しかし、現状ではドローンのバッテリーの持ち時間は1回のフライトで約10~15分程度しかもたない。また、比較的風に弱く、防水性能は皆無に等しい作りになっているので、天候が悪いと飛べない場合が多い。
ドローンを実際の狩猟や有害鳥獣駆除などで使うには、タフな現場にも耐えるよう性能面での改良が必要だ。

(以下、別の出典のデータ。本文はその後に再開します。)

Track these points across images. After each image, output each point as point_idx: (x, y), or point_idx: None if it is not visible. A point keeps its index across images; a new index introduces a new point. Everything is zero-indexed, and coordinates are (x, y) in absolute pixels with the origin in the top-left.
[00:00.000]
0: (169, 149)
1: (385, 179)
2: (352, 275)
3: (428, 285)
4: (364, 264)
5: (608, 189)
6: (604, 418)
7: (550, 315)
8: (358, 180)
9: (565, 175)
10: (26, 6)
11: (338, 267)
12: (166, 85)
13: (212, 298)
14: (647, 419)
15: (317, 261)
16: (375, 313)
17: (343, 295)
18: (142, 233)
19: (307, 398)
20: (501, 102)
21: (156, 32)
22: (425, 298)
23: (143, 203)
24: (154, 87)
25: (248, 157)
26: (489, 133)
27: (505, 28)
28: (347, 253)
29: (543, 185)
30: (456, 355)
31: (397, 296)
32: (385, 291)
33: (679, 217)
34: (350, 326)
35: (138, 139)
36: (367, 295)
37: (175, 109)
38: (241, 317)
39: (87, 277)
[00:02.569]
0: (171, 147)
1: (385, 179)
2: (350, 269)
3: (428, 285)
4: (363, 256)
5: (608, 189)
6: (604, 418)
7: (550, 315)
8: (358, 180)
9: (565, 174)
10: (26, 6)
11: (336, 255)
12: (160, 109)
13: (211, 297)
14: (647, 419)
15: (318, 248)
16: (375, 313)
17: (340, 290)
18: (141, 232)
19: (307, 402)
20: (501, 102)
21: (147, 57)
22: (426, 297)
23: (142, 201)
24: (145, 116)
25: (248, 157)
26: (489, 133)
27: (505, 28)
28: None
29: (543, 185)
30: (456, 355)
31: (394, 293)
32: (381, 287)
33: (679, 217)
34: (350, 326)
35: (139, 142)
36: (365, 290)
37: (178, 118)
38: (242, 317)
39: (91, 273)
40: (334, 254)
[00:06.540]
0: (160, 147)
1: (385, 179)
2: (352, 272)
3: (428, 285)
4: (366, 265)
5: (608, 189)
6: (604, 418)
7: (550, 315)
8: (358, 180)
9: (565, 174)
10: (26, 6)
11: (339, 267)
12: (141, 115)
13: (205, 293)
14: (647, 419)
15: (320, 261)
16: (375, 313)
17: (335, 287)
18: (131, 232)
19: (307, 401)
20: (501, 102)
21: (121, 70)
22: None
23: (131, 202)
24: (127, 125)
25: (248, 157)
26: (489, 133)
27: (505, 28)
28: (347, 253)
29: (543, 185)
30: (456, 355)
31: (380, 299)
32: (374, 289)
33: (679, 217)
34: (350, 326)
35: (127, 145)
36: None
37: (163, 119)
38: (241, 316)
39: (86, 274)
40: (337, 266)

ドッグナビに関しても、基本的にヒトと犬がそれぞれの端末を身につけて移動することが前提で設計されているので、実験のように中継機能のみを期待してドローンに搭載するのであれば、中継機能だけを持たせた小型・軽量の「中継器」を開発することが望まれる。
那賀町に見る “温泉 ✕ ジビエ”
日本人の味覚に合うジビエ料理
四季美谷温泉で提供される鹿肉は、枝肉から外した段階で塩水に約1時間漬け込み、徹底的に臭みを抜く。
鹿肉は脂身がほとんどなく、単純加熱すると硬くなる性質があるため、低温加熱、長時間加熱、高温短時間加熱、漬け込み調理など部位ごとに調理法を変え、臭みがなく柔らかい肉として提供される。
ジビエ料理を注文する客の7~8割はリピーターで、年間130~140頭分の鹿肉を消費しており、最近では肉が足りないほどの人気だ。
鹿肉は鯨肉に近い
「鹿肉は赤身で鯨肉に近く、夏は猪肉のように外に脂が巻いて」いるのが特徴で、鹿肉と牛肉などの違いを理解し、「下処理さえすれば鹿肉は使いやすい食材」だと中田さんはいう。
さらに中田さんはコストを下げるため、ロースやモモなど大きな部位の肉だけではなく、細かな肉や筋まで煮込みや挽肉にするなど、1頭分の肉を余すことなく使い切るようにしているそうだ。
四季美谷温泉で食べられる代表的な鹿肉料理
町のジビエを支える解体処理施設
手探りの1号店
「使い勝手は悪かったですね」
平井さんが手がけた県内初の解体処理施設は手探りの連続。予算の都合で、狭いプレハブ小屋を改築しただけの簡素な造りとなり、鹿の吊り上げには手巻きのウィンチを使っていた。途中から電動ウィンチに交換しただけで、作業がかなり楽になったと喜んだそうだ。
その後、県下では解体処理施設が増え、昨年には平井さんも、これまでに蓄積したノウハウが活かされた県下6番目となる施設を開設した。
鮮度のためには生け捕り
鹿肉の鮮度や衛生面の観点から、最も確実な方法は「『生け捕り』が一番確実だという結論に達し」たという平井さん。
平井さんの施設では、猟師がワナで鹿を獲った後、鹿の脚を括り、暴れないよう顔に覆いを被せて施設に持ち込んでもらう。止め刺しと放血は、捕獲現場ではなく施設で行っている。現在、生け捕りが出来る猟師は3名ほどしかいないといい、決して効率は良くないが、それが肉の品質を維持するための最善の方法なのだという。
徳島県だけでなく、野生肉の解体施設が各地に増えているが、「その運営を維持できるか否かは、協力してくれる意識と能力のある猟師とのつながりに掛かっている」のだ。